Extrait du document:
------------------------------------------------

B.D. : Je choisis la Mode ! Mais si je devais les classer, je dirai :
La Mode parce que j’ai un atelier de couture
Le théâtre
Le cinéma
La musique

Art: Alors nous allons donc parler de la mode qui vous passionne. Quelles sont vos préférences en matière de tenues vestimentaires ?
B.D. : J’aime porter les tenues en coton et les pagnes tissés avec lesquels d’ailleurs on peut faire beaucoup de choses.

Art. : Les stylistes disent que nos dirigeants ne les encouragent pas assez dans la production nationale parce qu’ils portent rarement nos produits locaux. Quel est votre avis ?

------------------------------------------------

Données fournies:
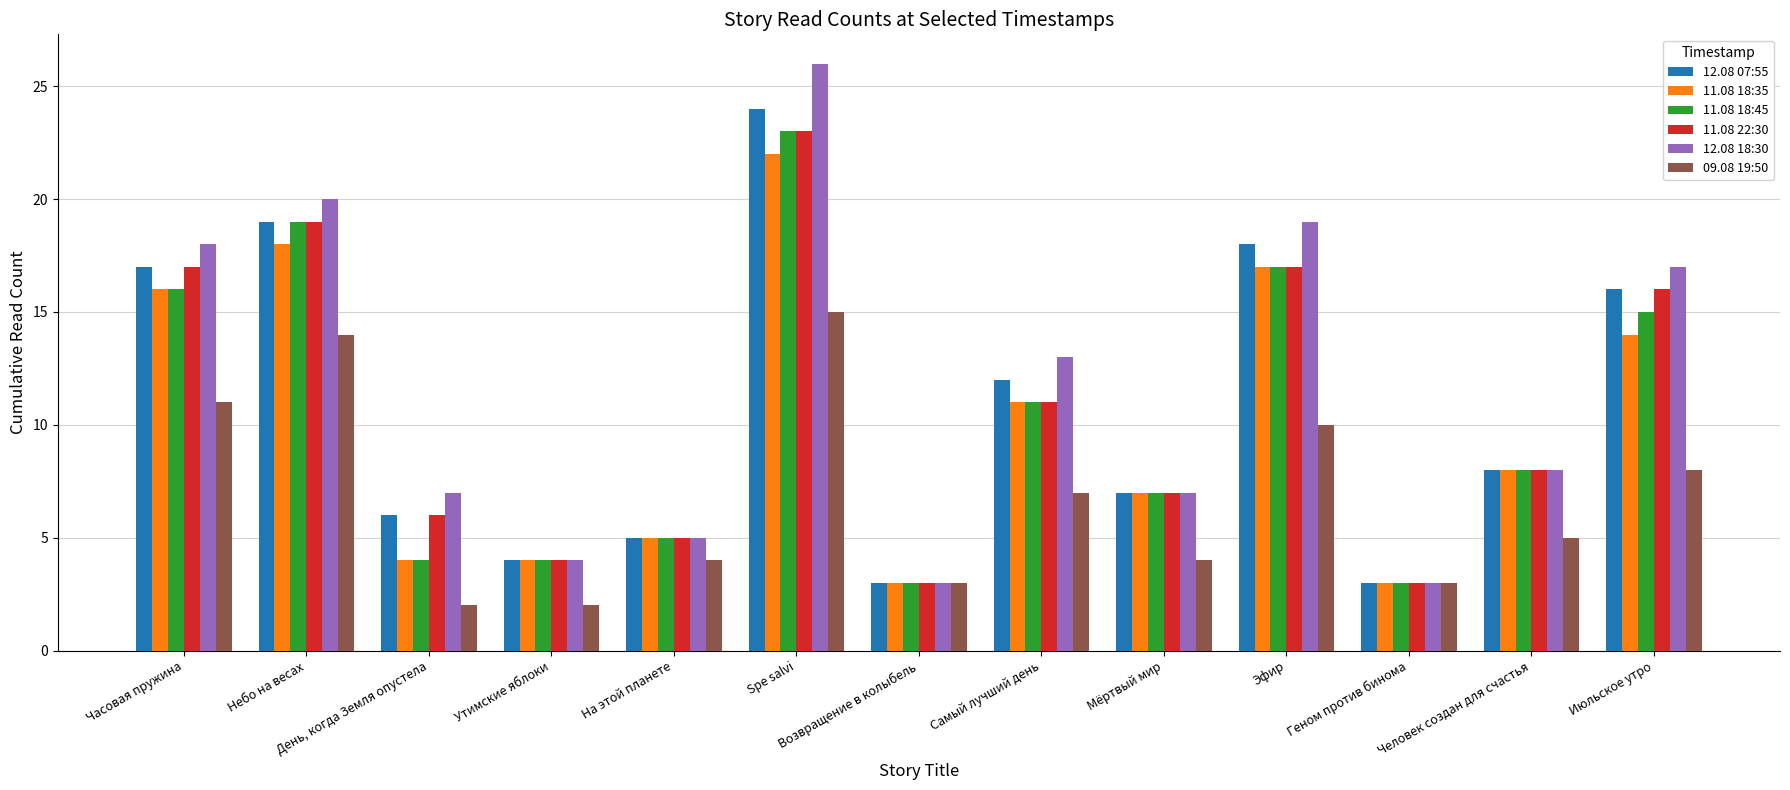

The 12.08 18:30 series shows 2 at Возвращение в колыбель. True or false?

False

------------------------------------------------

Vos tâches:
A. Dans l'entretien sur la mode, relevez tous les domaines que B.D. classe par ordre de préférence.
B. Reproduisez fidèlement le passage de l'entretien sur la mode qui va de « Art: Alors nous » jusqu'à « votre avis ? » inclus.
C. Prolongez l'entretien sur la mode à partir de l'endroit où il s'arrête.
Les lignes ne servent pas pour ce travail.

Corrigé:
A. La mode, le théâtre, le cinéma, la musique.

B.
Art: Alors nous allons donc parler de la mode qui vous passionne. Quelles sont vos préférences en matière de tenues vestimentaires ?
B.D. : J’aime porter les tenues en coton et les pagnes tissés avec lesquels d’ailleurs on peut faire beaucoup de choses.

Art. : Les stylistes disent que nos dirigeants ne les encouragent pas assez dans la production nationale parce qu’ils portent rarement nos produits locaux. Quel est votre avis ?

C.
B.D. : Là, ils ont raison ! Peut-être, qu’il faudra créer des salons spécifiques de la Mode afin de permettre au public de voir les richesses de nos créations. Ce qui pénalise fortement nos stylistes, c’est la friperie. Vous vous rendez compte que ce sont des balots entiers qui rentrent dans notre pays ? C’est la fripperie de très haute gamme et souvent au moindre cout. Les jeunes filles ne s’habillent pas tellement en pagnes mais dans la fripperie. Si nos couturiers réalisaient toutes ces tenues qu’on trouve dans les fripperies, ce serait parfait. J’avoue que la mode est un domaine typiquement culturel. Si aujourd’hui, le ministère de la culture créait des sections d’émulation de tous les domaines de la mode, vous verrez que ça va bouger.

Art: Madame, nous savons que vous ne vous passez pas de la musique. Même si au bureau ou à la maison vous ne l’écoutez pas, vous voyez au moins les clips jouer à la télévision. Quelle appréciation faites-vous de la musique burkinabé lorsque vous êtes devant votre téléviseur et que vous voyez ces artistes chanter, danser ou se trémousser ?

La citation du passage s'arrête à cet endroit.